November 25, 2017

Understanding FMLA Law And Your Rights

If you want to have a deeper understanding of FMLA law you have clicked on the right link. This article has been put together to allow you to develop a knowledge of you basic rights regarding when you can take leave from you job without being unfairly discriminated against by your employer.

Fmla Law

To start with let’s take a look at the acronym FMLA. These letters refer to the Family and Medical Leave Act. This is a regulation that is on the federal statute books which has been created to ensure that any US employer must grant up to twelve weeks of leave, albeit unpaid, during a twelve month period when a situation arises that dictates such a requirement.

It is an essential part of this law that the employee is allowed to continue with their job after the specific time frame has elapsed without experiencing any problems or prejudice. To be eligible for FMLA law, the employee must have put in a minimum of 1,250 hours and have been employed at the establishment for a year.

There is a clause in the law that dictates that if the place of employment has no more than fifty staff members present, or carrying out their duties within a seventy five miles area, the staff would not be eligible to use the FMLA regulation. There are strict criteria over when FMLA can be used, understand that it is not a law which can be freely initiated for any situation.

It is possible to use the law when a parent needs to care for a newly born child, when an employee of a company is suffering form a medical condition serious enough to impact on their ability to work, also when an individual needs to take care of a family member who is has a serious medical problem, and also it can be used if the employee has adopted a child who then needs special care and attention.

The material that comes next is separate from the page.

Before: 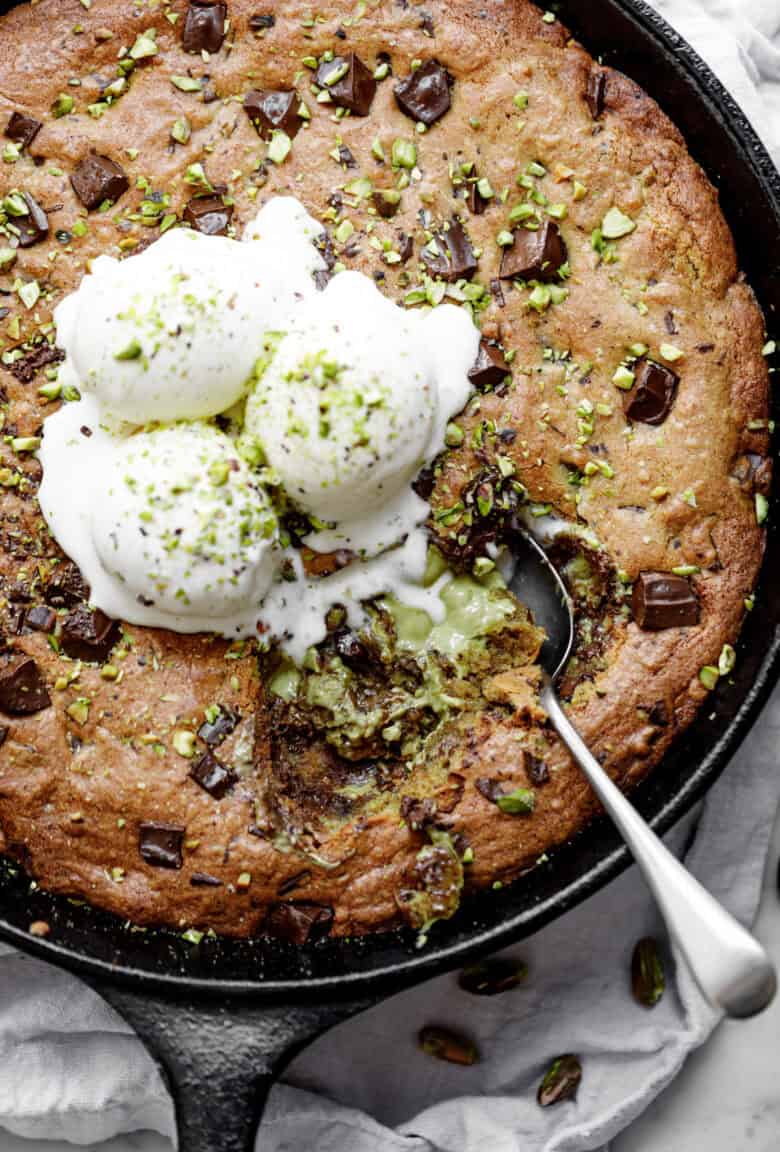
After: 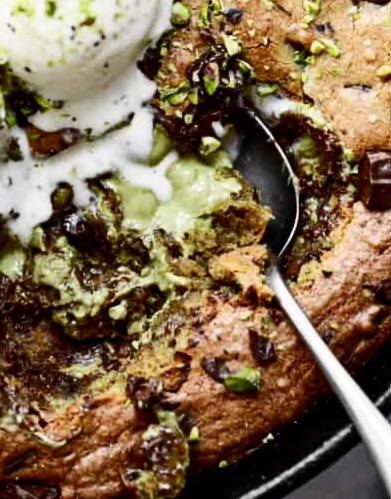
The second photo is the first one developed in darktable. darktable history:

The stipulated amount of time, twelve weeks, does not need to be taken in one go, it is possible to utilize the leave at various points over a twelve month period if the reason for using the act is because of poor health of themselves or a family member. This rule cannot be used if the reason for leave is to take care of a newly born or adopted child.

There is no stipulation that requires the employer to pay any amount of money to the employee during the time they take leave under the FMLA act. Of course there may be the option of using an accrued paid vacation facility though this does not fall under the remit of the FMLA.

If the employer has provided a health insurance plan to the employee they must continue to fulfill their obligations relating to the cover during the time the FMLA leave is taken up., this is an important point if the reason for being absent is down to ill health. Whether healthcare payments can be met for a dependent would depend upon the nature of the insurance policy.